八月四日夜幕低垂,陆尘与王勇双双降落在灵植堂大门外。
陆尘抚胸喘息,额角沁汗,一副力竭模样。
王勇见状,忍不住开怀大笑。终于回到灵植堂了!悬了一路的心,此刻总算能稳稳落下。
“教习,弟子先行告退,回去歇息了。”
陆尘拭去汗水,声音带些微喘。这一路御剑,他暗中观察,王勇的御剑术不过初窥门径,但仗着炼气高阶修为浑厚,灵力自是源源不绝。
反观他自己,仅炼气二层修为,若非途中数次停歇调息,怕真要半途而废。
不过,原本需跋涉三月的路途,三日便御剑飞回,终究令他心生慰借——终是真正踏入了修士之列。
“去吧,好生歇着。你可是我灵植堂的大功臣!”
王勇笑声爽朗,瞧着陆尘此刻的“狼狈相”,心下莫名舒坦。
自文考伊始至结束,陆尘表现得太过从容,仿佛笃定自己能成为理论灵植师,令王勇几疑其身后另有高人。

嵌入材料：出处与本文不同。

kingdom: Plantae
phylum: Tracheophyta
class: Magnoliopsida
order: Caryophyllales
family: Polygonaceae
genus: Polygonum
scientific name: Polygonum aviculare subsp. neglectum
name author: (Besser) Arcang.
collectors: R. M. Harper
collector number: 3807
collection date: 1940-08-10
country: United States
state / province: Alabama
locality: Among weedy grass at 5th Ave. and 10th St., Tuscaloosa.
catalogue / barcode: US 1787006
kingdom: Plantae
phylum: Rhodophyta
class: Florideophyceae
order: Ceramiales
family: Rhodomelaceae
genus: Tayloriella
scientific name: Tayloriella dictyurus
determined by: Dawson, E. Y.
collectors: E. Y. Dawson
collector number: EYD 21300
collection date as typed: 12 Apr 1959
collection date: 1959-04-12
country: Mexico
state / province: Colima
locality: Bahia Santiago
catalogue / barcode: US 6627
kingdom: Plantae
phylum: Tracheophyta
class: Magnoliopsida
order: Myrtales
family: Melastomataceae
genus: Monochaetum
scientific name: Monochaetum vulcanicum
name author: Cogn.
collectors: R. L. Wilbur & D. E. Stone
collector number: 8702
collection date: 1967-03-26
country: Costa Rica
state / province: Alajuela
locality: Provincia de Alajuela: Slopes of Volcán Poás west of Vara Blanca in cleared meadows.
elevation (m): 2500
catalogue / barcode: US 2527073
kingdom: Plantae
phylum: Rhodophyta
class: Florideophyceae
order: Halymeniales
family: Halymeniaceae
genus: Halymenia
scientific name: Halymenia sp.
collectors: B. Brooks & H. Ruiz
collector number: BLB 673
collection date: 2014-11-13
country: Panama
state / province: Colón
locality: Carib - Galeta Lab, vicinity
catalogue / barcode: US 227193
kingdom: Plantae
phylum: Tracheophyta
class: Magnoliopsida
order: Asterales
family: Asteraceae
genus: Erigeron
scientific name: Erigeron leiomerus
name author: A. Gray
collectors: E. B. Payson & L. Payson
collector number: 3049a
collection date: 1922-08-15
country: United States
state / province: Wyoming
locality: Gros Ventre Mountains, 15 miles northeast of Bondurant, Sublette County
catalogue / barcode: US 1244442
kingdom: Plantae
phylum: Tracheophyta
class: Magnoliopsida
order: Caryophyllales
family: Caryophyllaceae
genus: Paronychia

如今见他御剑归来的青涩之态,方觉这终究还是个少年,初涉超凡的笨拙才最是真实。
陆尘回到自身小院,简单盥洗,复又盘膝于旧日修行所用的蒲团之上。
青竹呼吸法与青竹灵纹相辅相成,纵使文考奔波近月,灵气积累亦未落下。
照此进度,再积六十八日之功,铭刻第三道灵纹,晋升炼气三层当属水到渠成。
“或许……不必等足六十八日?”
陆尘低语。既成理论灵植师,灵植堂总该有所表示。此行本就是意外之得,若无实质资源,他当初又何必费心参与文考?
文书既得,接下来只待灵植堂表态。如此,应能提前接触到堂内秘藏的五种基础法术了。
若有必要,明年或可一探术考;若觉无谓,弃考亦无不可。诚如王勇所言,文考之难,犹胜术考,其含金量由此可见一斑。
至于那年龄限制,陆尘亦觉合理。
真有登仙之志者,低微境界时,谁肯将宝贵光阴尽耗于皓首穷经?争分夺秒,破境求强才是正途。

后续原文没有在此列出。